[Entries taken from a collection]
■ ■ ■
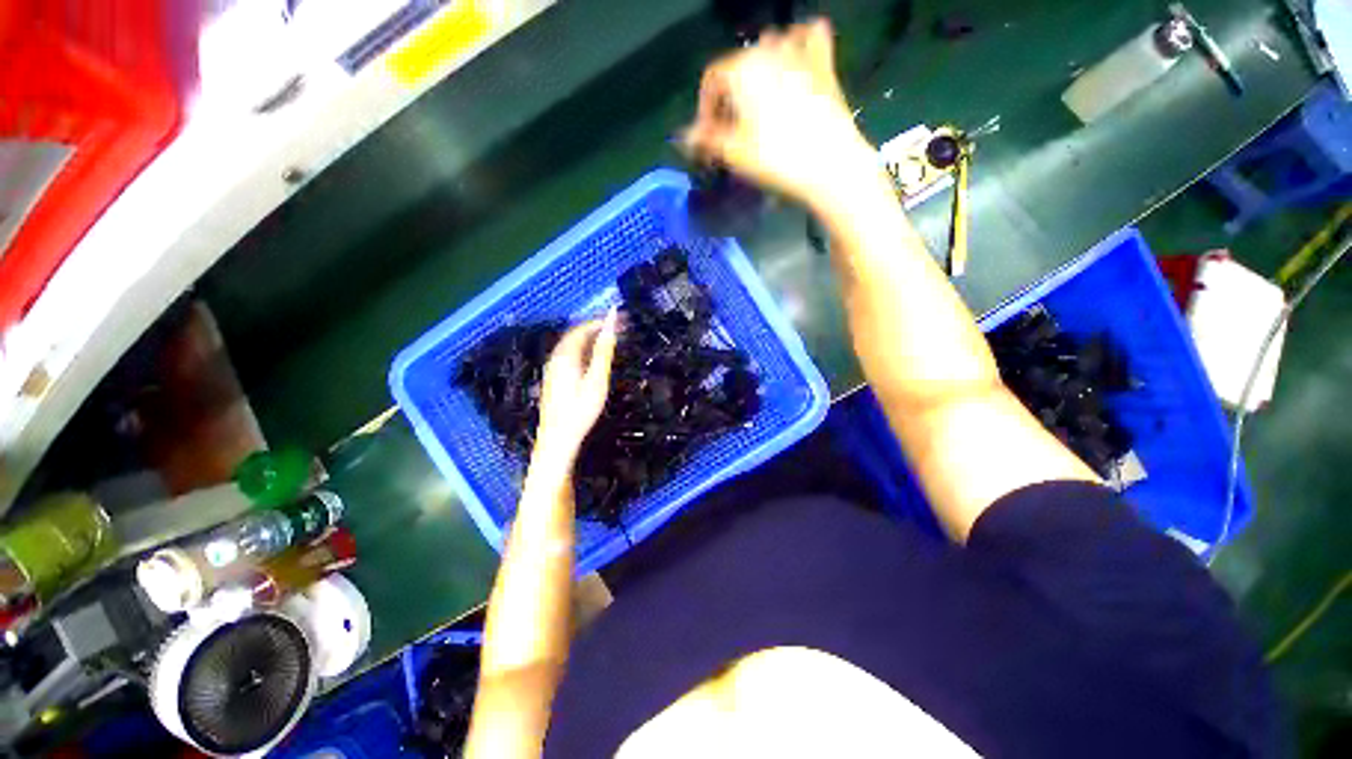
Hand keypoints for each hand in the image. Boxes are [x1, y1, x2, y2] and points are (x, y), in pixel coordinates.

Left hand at [535, 309, 618, 458]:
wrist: (558, 438)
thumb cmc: (580, 410)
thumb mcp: (597, 379)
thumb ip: (604, 351)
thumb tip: (611, 325)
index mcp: (565, 356)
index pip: (582, 329)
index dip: (600, 322)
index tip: (618, 319)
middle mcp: (555, 359)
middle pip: (575, 336)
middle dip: (595, 328)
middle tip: (615, 328)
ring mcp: (552, 369)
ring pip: (570, 346)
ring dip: (588, 339)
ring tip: (607, 339)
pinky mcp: (553, 380)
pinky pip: (568, 356)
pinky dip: (582, 350)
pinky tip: (591, 358)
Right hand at [681, 19, 875, 209]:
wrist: (830, 163)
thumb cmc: (776, 158)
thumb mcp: (734, 153)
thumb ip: (707, 139)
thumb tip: (684, 137)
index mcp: (741, 70)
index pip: (711, 79)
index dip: (705, 108)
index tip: (708, 137)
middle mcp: (767, 50)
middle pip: (738, 64)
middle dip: (730, 93)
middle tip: (732, 128)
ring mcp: (799, 52)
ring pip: (771, 44)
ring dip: (760, 66)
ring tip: (759, 97)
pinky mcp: (824, 62)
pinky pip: (810, 35)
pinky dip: (800, 42)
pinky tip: (797, 60)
■ ■ ■
• **Task prompt**
Begin at the first line of the entries and end at the line containing "index pip: (582, 329)": write out each line exactly, skipping pictures.

• **Answer to this exercise**
Hand keypoints for each hand in the image. Boxes are [x1, y1, x2, y2] and points are (x, y), in pixel coordinates.

Left hand at [535, 309, 618, 458]:
wrist: (558, 438)
thumb cmc: (580, 410)
thumb mcp: (597, 379)
thumb ip: (604, 351)
thumb tip: (611, 325)
index mcp: (565, 356)
index pip: (582, 329)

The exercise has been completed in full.